Creio que na Itália,
nestes últimos anos, tenha se produzido uma pequena e jubilosa revolução: em
muitos jovens autores tem sobrevido um apaixonado apego pela realidade. Nós, os
nascidos nos anos oitenta, alimentados de pão e televisão, bombardeados com
todo tipo de reality shows, de ficções, com as luzes artificiais dos estúdios
de TV, temos tido um apetite grande de rebeldia; fomos até a janela e vimos que
os acontecimentos fora da telinha, à luz do sol, eram muito mais interessantes.
Temos saído de nossas casas e começado a observar o que acontece nas ruas, nas
praças, nos bares, nas fábricas, nas empresas de telefonia. Temos suspeitado a
diferença que há entre este país vivo e real e aquele que contam pela televisão.
Temos constatado o silêncio em que vivem relegados os trabalhadores, as
periferias, os desempregados, a província, e temos decidido interrogar a
realidade para tratar de entendermos algo. Nós temos sujado as mãos com a
matéria do mundo e esse gesto nos tem entusiasmado. Nos fez sentir vivos, na
verdade. Após anos de sopor temos despertado.
A literatura não está
separada da vida, necessita dela. E também a realidade necessita da literatura.

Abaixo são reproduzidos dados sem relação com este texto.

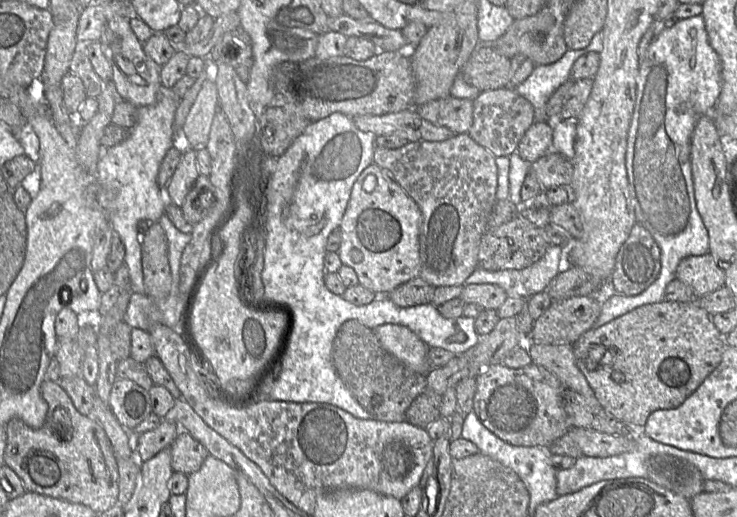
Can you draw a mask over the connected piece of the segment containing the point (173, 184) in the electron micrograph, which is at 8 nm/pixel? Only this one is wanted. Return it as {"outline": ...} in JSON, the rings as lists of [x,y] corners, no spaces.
{"outline":[[[189,148],[183,152],[174,174],[165,186],[173,204],[178,207],[183,205],[186,195],[192,189],[199,175],[196,151]]]}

Na Itália, uma geração inteira abandonada pelo mundo do trabalho, confinada num
presente sem futuro, tem decidido que as palavras podem ser um instrumento para
nos reapropriarmos desse futuro, para alterar o presente, para dar voz ao país
que vive, que vibra, que grita longe da televisão. E assim têm nascido livros
sobre o crime organizado, sobre a precaridade da juventude, sobre jovens
trabalhadores, sobre o quão difícil é crescer sem contar com pontos de
referência estáveis, sem a perspectiva de um trabalho duradouro, sem a
possibilidade de converterem-se em adultos e independentes; não apenas os
filhos, mas também os pais. Esses livros possuem uma energia inédita, uma
língua nova e cheia da adrenalina da realidade, com seus vínculos dolorosos,
com sua aspereza e vitalidade.
Escrevi Acciaio (Aço)
porque estava furiosa, porque estava a ponto de me formar, e já sabia que uma
licenciatura em Letras não me levaria a parte alguma, porque via meus colegas
deambularem de um trabalho provisório pra outro sem qualquer perspectiva,
porque via a província em que nasci esvaziar-se de jovens e de oportunidades de
trabalho; precisava opor uma história a este silêncio ensurdecedor. As
siderúrgicas que tinha ante meus olhos eram o lugar mais potente que podia
encontrar para narrar; ali estava a beleza cujo caminho se tentava retomar: a
verdadeira beleza, da vida fatigada, que cria e não se rende. Porque os jovens
que desafiam o carbono, o ferro e as altas temperaturas dos fornos precisam ser
conhecidos, escutados e amados; porque as moças como Anna e Francesca devem ter
uma oportunidade, outra possibilidade que não seja a de venderem sua própria
beleza.
Os leitores possuem
tanta sede de realidade quanto os escritores. Nas livrarias, na internet, nas
palestras, se observa um enorme desejo de falar, de refletir. Já não temos as
ideologias dos mestres dos anos sessenta, penso nos Pasolini, Calvino, Moravia,
em Morante; nem podemos contar com os sonhos de nossos avôs que reconstruíram a
Itália sobre os escombros deixado pelo fascismo e pela guerra. Mas talvez, e
por nos acharmos precisamente carentes dessas ideologias, possamos entrever a
realidade sem forçá-la com esquemas pré-estabelecidos. Estamos obrigados a
forjar sonhos novos, a partir do zero, e esta nossa paixão porquanto acontece
ante nossos olhos é uma renúncia ao individualismo. Contarmos como é o mundo em
lugar de contemplarmos o umbigo é já uma mudança de sentido para uma nova
dimensão comum. Tenho visto como os livros podem fazer com que as coisas
aconteçam realmente, como as novelas podem caminhar pelo mundo através dos
leitores, fazendo-os mudar o ponto de vista, removerem conceitos e
preconceitos. Creio não apenas na força artística e estética da literatura, mas
também na sua força ética. Temos deixado de estar quietos, de ser passivos,
indiferentes. Escrever histórias que afetam a todos tem sido nosso primeiro ato
de guerra contra a indiferença.
2 comentários:
Muito bom, ainda há vida real na arte.
Nada mais difícil que essa busca pelo próprio tempo. Achei inspirador porque ela foi lá onde os motivos estão fraturados, ela concluiu que precisamos abandonar os artifícios e reencontrar a matéria da vida, só. Por isso gostei tanto. Talvez ela tenha apenas ouvido com atenção o conselho de um outro desses mestres italianos, que escreveu "La lezione è questa: costruire in arte e costruire nella vita".